| TRABALHO PEDIDO |
Atualize o trecho do texto de origem que vai de "sábado, 2 de" até "Plon, 1991, p.52.", inclusive, e troque "contacto" por "contato".

| TEXTO DE ORIGEM |
--

O CAMINHO DA SERPENTE

"Reconhecer a verdade como verdade, e ao mesmo tempo como erro; viver os contrários, não os aceitando; sentir tudo de todas as maneiras, e não ser nada, no fim, senão o entendimento de tudo [...]".

"Ela atravessa todos os mistérios e não chega a conhecer nenhum, pois lhes conhece a ilusão e a lei. Assume formas com que, e em que, se nega, porque, como passa sem rasto recto, pode deixar o que foi, visto que verdadeiramente o não foi. Deixa a Cobra do Éden como pele largada, as formas que assume não são mais que peles que larga.
E quando, sem ter tido caminho, chega a Deus, ela, como não teve caminho, passa para além de Deus, pois chegou ali de fora"

- Fernando Pessoa, O Caminho da Serpente

Saúde, Irmãos ! É a Hora !


sábado, 2 de fevereiro de 2008

Apagamento

"Todas as coisas que vejo, ouço, respiro, toco e como, todos os seres que encontro, privo tudo isso do contacto com Deus e privo Deus do contacto com tudo isso na medida em que alguma coisa em mim diz eu.
Posso fazer alguma coisa por tudo isso e por Deus, a saber, retirar-me [...]"
- Simone Weil, La Pesanteur et la Grâce, Plon, 1991, p.52.

6 comentários:

Isabel Santiago disse...

Officium:
"Definitivamente, não quero que este mundo criado deixe de me ser sensível, mas sim que não dependa de mim que ele seja sensível. A mim, não pode contar o seu segredo que é demasiado elevado. Que eu me retire, então, para que o criador e a criatura troquem segredos.
Ver uma paisagem tal como é quando lá não estou...

--

| MATERIAL APRESENTADO |
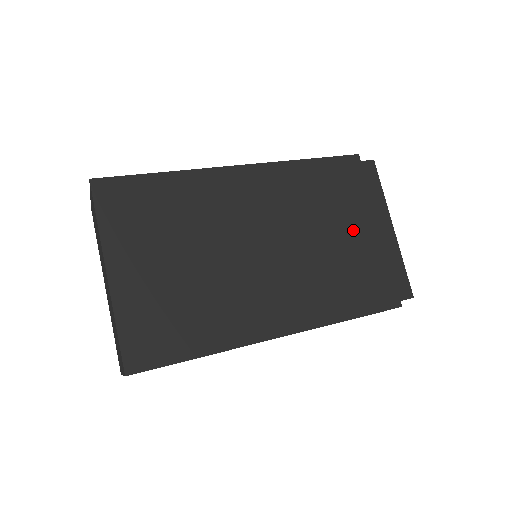
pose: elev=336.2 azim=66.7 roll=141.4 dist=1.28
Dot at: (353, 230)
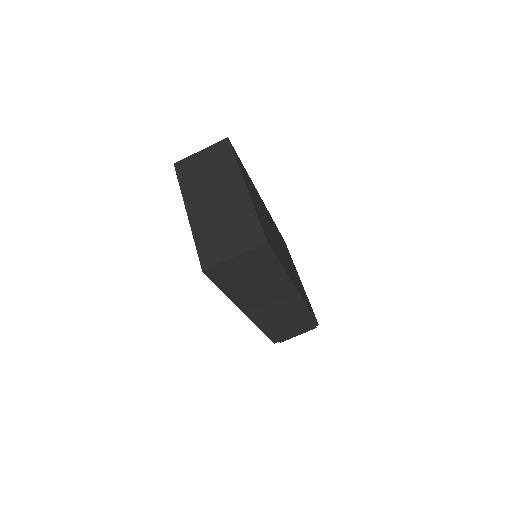
Dot at: occluded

--

| RESPOSTA À TAREFA |
sábado, 2 de fevereiro de 2008

Apagamento

"Todas as coisas que vejo, ouço, respiro, toco e como, todos os seres que encontro, privo tudo isso do contato com Deus e privo Deus do contato com tudo isso na medida em que alguma coisa em mim diz eu.
Posso fazer alguma coisa por tudo isso e por Deus, a saber, retirar-me [...]"
- Simone Weil, La Pesanteur et la Grâce, Plon, 1991, p.52.